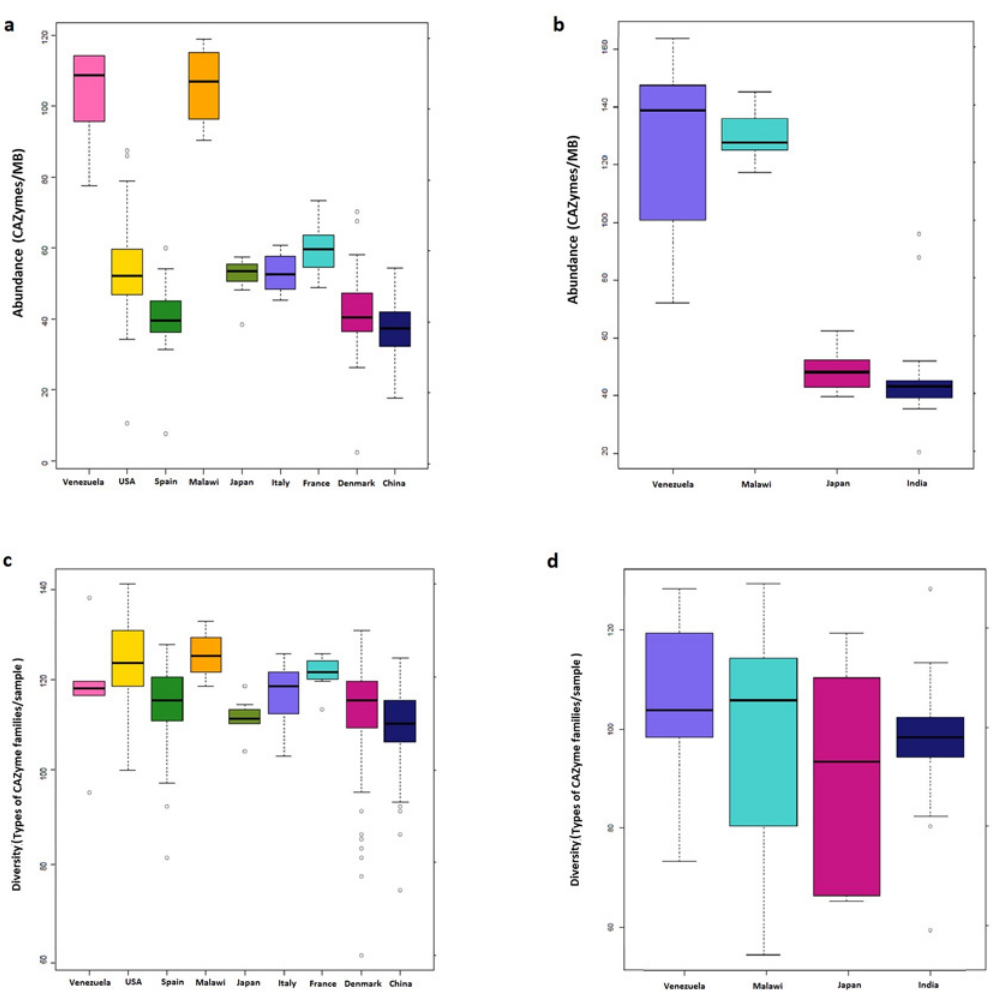
Fig 5. Variation of the abundance and diversity of CAZymes across geographies. Variation of the abundance of CAZymes across (a) Adult individuals belonging to various geographies and, (b) Children/infant individuals belonging to four geographies. Variation of the diversity of CAZymes across (c) Adult individuals belonging to various geographies and, (d) Children/infant individuals belonging to four geographies. For the adult individuals, while there is little variation in the diversity of CAZymes across countries, there are country-specific trends in the abundances of various CAZyme families. High CAZyme/MB content in individuals from rural Venezuela and Malawi may be attributable to their carbohydrate rich diet. It also shows that each adult individual, in general, have a consistent diversity across countries. However, in children and infants, in whom the gut flora is developing and unstable, diversity of CAZymes fluctuates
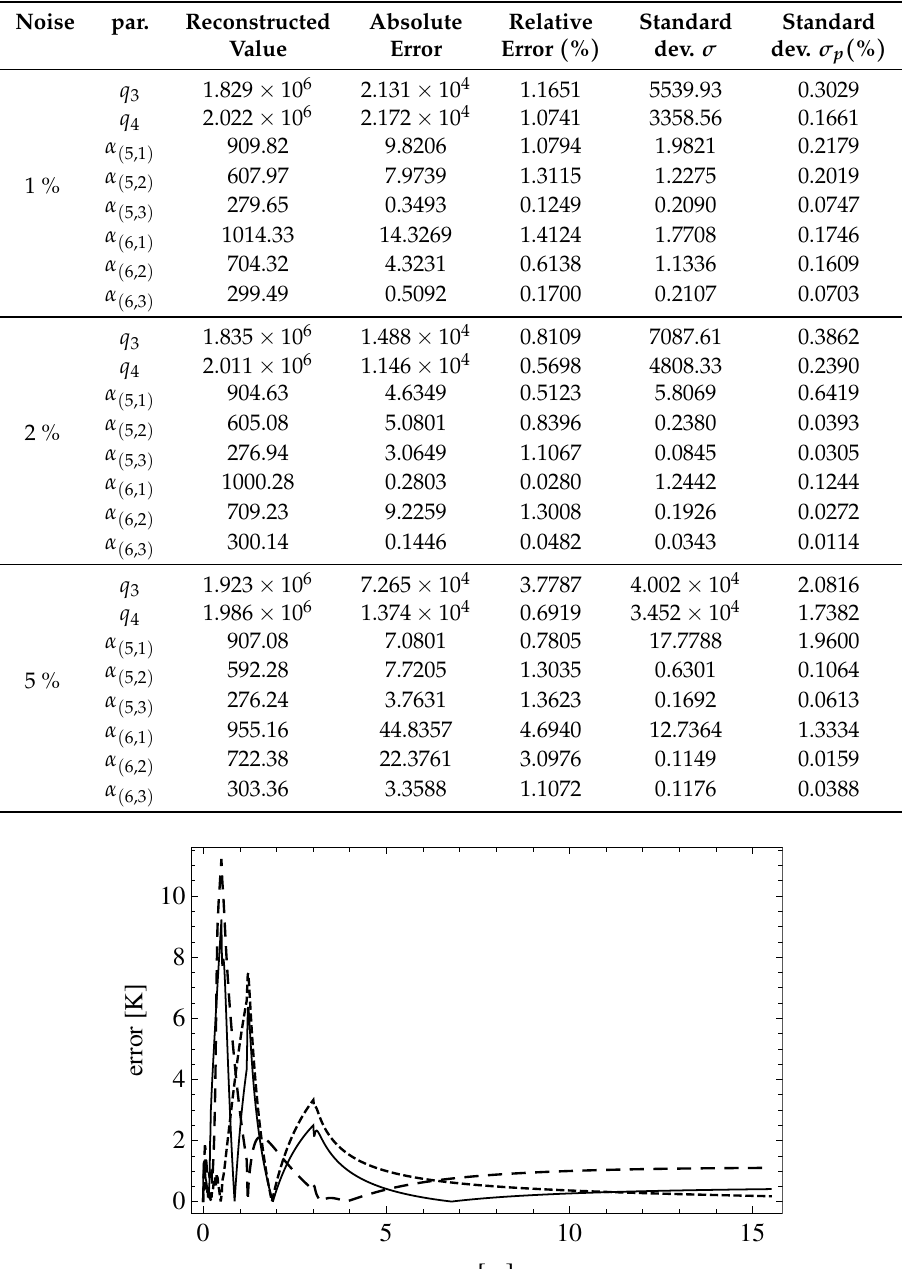
Table 7. Reconstructed values of the unknown coefficients together with the absolute and relative errors of these reconstructions, the standard deviation σ and the standard deviation σ p taken as the percentage of the best reconstructed value, obtained for the measurements read at every 0.01m (four steps optimization).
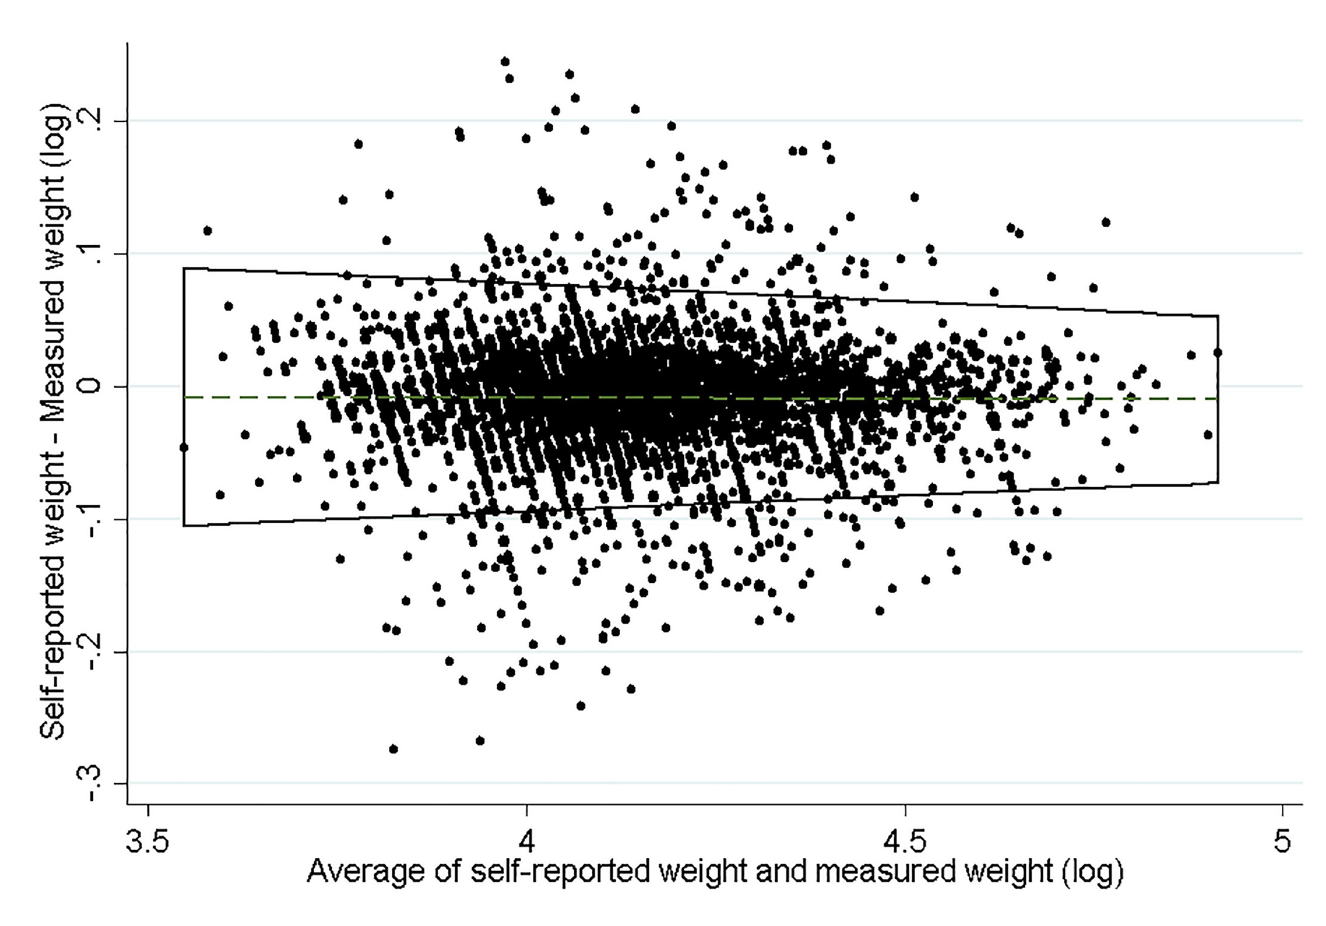
Fig 1. Bland-Altman plot for analysis of agreement between self-reported and measured weight in 18 to 49-year-old women.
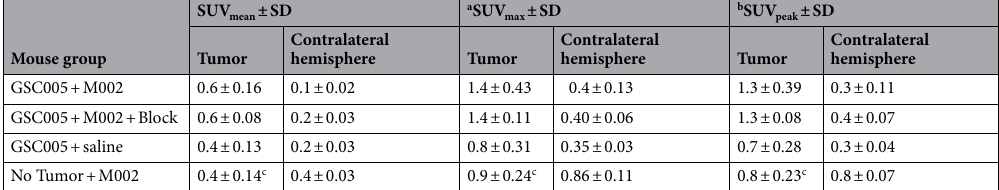
Table 1. In vivo PET SUV results 24 h after injection of [ 89 Zr]-malDFO-169 cDb. a Single voxel containing the maximum SUV value in the ROI. b Average SUV of the 3 × 3 × 3 voxel grid containing the SUV max voxel. c Activity determined in the right brain hemisphere around the region of injection, rather than tumor region in the “No Tumor + M002” group of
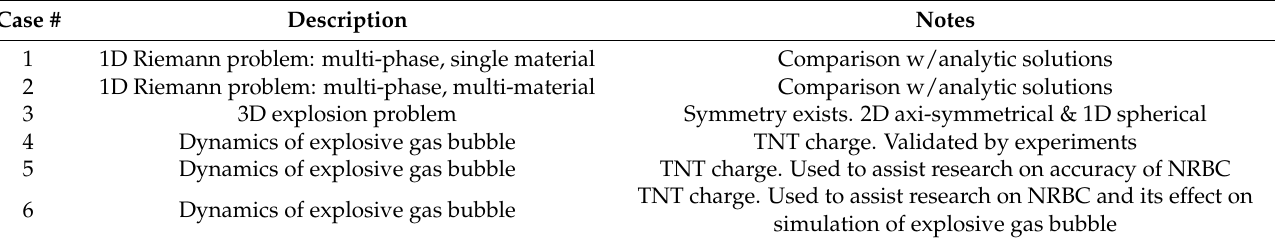
Table 6. Cases to be simulated using the UNDEXVT solver.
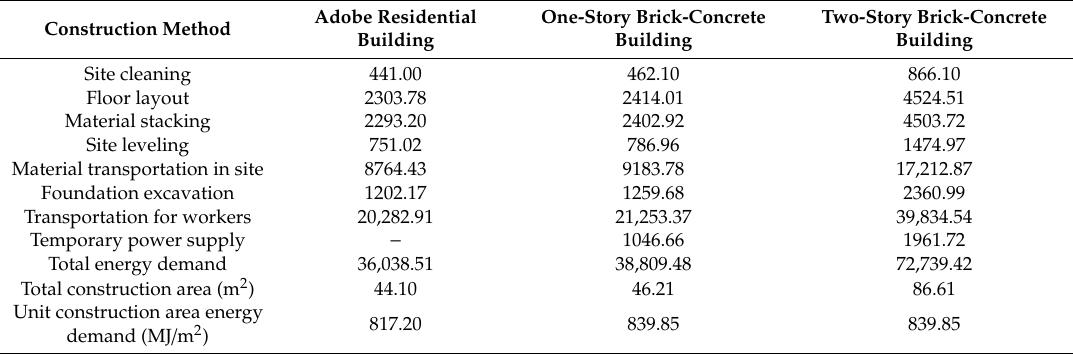
Table 5. Energy demand list for the building erection process for di ff erent residential buildings (MJ).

━━━━━━━━

EXERCISE DETAILS:
Search the listing for "value" and copy each line holding it.

PROBLEM SOLUTION:
Table 7. Reconstructed values of the unknown coefficients together with the absolute and relative errors of these reconstructions, the standard deviation σ and the standard deviation σ p taken as the percentage of the best reconstructed value, obtained for the measurements read at every 0.01m (four steps optimization).
Table 1. In vivo PET SUV results 24 h after injection of [ 89 Zr]-malDFO-169 cDb. a Single voxel containing the maximum SUV value in the ROI. b Average SUV of the 3 × 3 × 3 voxel grid containing the SUV max voxel. c Activity determined in the right brain hemisphere around the region of injection, rather than tumor region in the “No Tumor + M002” group of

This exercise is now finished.